| Quoted passage |
Maurice Blackburn Lawyers has filed a Federal Court action alleging Flight Centre underpaid 5 employees.

Maurice Blackburn Lawyers has filed a Federal Court action alleging Flight Centre underpaid 5 employees. Photo: AAP

Five Flight Centre employees have filed a Federal Court action against the travel agency over alleged underpayment totalling a quarter of a million dollars.

The workers were reportedly underpaid by $250,000 collectively over numerous years due to the structure of Flight Centre’s commission and salary arrangements.

Maurice Blackburn Lawyers, on behalf of the five employees, said Flight Centre had “operated a system where a commission was paid on top of a base wage as an incentive to drive sales”, but an employee’s salary could only rise beyond the statutory minimum wage “when enough commission was achieved”.

“As this systemic underpayment of employees was part of the structure of Flight Centre’s business, we believe that potentially thousands of current and former workers could have been impacted,” Maurice Blackburn employment law principal Giri Sivaraman said.

The claim filed and served on Friday morning in is seeking compensation for numerous unpaid entitlements, including:

• failure to pay minimum wages for each ordinary hours worked

• failure to pay penalty and overtime rates

• failure to pay annual leave at the correct rate

• failure to pay annual leave loading at the correct rate and

• failure to provide the correct rest and meal breaks

Flight Centre however has “categorically denied that some of its people were paid below the minimum award under the previous wage structure”.

| Data for analysis |
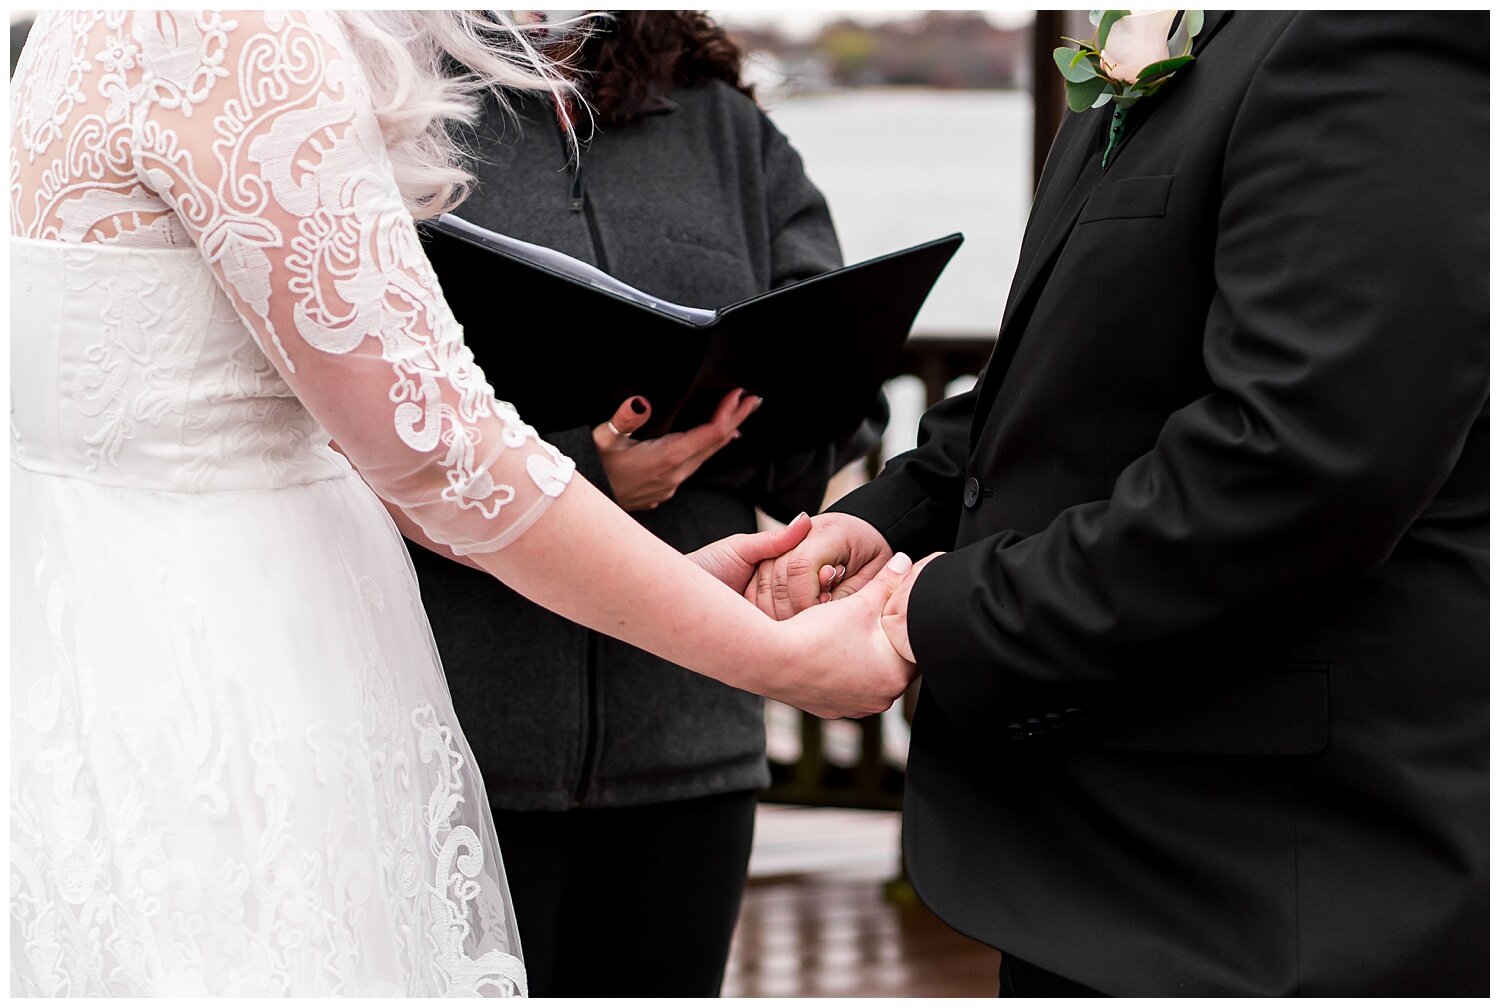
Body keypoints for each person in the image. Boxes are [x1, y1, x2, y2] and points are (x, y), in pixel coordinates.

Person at [8, 11, 914, 996]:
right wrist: (776, 657)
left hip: (99, 646)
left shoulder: (85, 27)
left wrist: (673, 582)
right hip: (231, 689)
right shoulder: (244, 31)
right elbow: (439, 454)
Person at [753, 10, 1487, 996]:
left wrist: (937, 619)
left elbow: (1301, 461)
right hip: (1098, 859)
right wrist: (885, 520)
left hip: (1264, 882)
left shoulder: (1370, 32)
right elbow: (1063, 375)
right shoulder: (1181, 33)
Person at [407, 11, 885, 996]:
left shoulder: (723, 127)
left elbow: (845, 385)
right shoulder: (411, 114)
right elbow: (348, 419)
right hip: (465, 746)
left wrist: (744, 432)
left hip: (691, 742)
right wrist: (588, 467)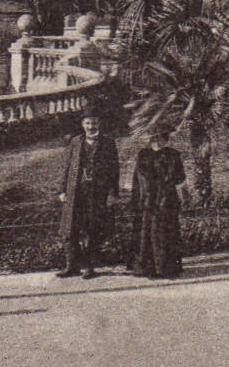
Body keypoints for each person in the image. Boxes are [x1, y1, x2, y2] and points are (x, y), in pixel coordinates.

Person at [56, 115, 120, 279]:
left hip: (97, 193)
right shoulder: (76, 142)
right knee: (70, 229)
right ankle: (71, 266)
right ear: (82, 125)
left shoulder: (107, 143)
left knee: (92, 229)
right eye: (87, 123)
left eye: (94, 123)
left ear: (99, 123)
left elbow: (114, 170)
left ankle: (90, 267)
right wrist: (62, 190)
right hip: (76, 191)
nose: (91, 126)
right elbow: (67, 166)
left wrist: (112, 193)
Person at [130, 127, 186, 278]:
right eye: (153, 138)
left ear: (166, 139)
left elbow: (180, 178)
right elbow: (137, 180)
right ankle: (148, 268)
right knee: (147, 233)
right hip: (148, 200)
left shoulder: (173, 155)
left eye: (160, 138)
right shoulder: (143, 155)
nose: (156, 142)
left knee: (165, 233)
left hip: (166, 199)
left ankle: (167, 268)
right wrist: (137, 199)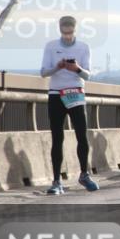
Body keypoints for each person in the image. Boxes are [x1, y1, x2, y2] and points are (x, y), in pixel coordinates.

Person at [40, 15, 98, 194]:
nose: (67, 36)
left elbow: (88, 75)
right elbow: (43, 72)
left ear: (75, 30)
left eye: (70, 32)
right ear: (59, 29)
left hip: (75, 93)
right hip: (56, 94)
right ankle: (56, 181)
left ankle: (84, 174)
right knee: (57, 137)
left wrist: (77, 69)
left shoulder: (83, 47)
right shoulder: (51, 46)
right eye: (64, 32)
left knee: (82, 134)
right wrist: (58, 67)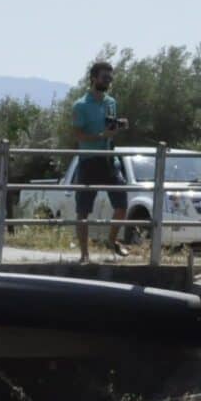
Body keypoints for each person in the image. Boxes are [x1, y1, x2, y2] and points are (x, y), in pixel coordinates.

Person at [66, 58, 129, 263]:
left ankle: (112, 241)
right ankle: (84, 254)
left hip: (110, 160)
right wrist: (100, 136)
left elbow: (110, 130)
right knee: (83, 209)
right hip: (89, 161)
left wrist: (117, 128)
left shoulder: (112, 102)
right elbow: (78, 135)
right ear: (93, 78)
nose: (108, 80)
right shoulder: (80, 105)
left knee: (122, 204)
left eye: (110, 77)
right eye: (104, 77)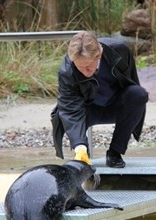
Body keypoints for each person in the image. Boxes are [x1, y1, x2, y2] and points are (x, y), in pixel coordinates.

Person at [52, 31, 148, 168]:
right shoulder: (66, 71)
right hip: (86, 110)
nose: (85, 71)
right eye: (80, 67)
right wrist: (80, 146)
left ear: (99, 55)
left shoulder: (118, 50)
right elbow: (70, 109)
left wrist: (135, 111)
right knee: (69, 122)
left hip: (115, 105)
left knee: (138, 94)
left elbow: (131, 81)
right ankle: (81, 155)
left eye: (88, 67)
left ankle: (115, 152)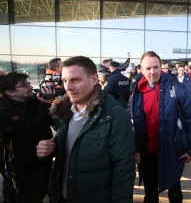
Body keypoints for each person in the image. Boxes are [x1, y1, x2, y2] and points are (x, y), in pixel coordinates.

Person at [36, 56, 135, 203]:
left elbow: (124, 169)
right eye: (64, 80)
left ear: (94, 79)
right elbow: (74, 149)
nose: (68, 87)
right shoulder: (63, 112)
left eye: (75, 80)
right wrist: (51, 149)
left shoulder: (115, 115)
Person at [132, 51, 191, 203]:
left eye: (156, 67)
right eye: (148, 68)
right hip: (147, 154)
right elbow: (137, 124)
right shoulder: (137, 91)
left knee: (174, 190)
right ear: (141, 70)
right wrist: (136, 149)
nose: (152, 71)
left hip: (172, 152)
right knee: (150, 193)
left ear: (161, 68)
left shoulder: (177, 88)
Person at [0, 72, 55, 203]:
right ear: (10, 92)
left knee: (41, 192)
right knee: (27, 197)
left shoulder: (30, 101)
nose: (30, 86)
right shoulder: (4, 110)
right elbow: (30, 129)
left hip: (42, 159)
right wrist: (46, 104)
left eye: (28, 83)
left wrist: (46, 102)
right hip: (24, 166)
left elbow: (49, 121)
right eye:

| What is being asked |
According to the Flight Centre underpayment article, how much were the five workers reportedly underpaid in total?

| Response to the task |
$250,000 collectively, over numerous years.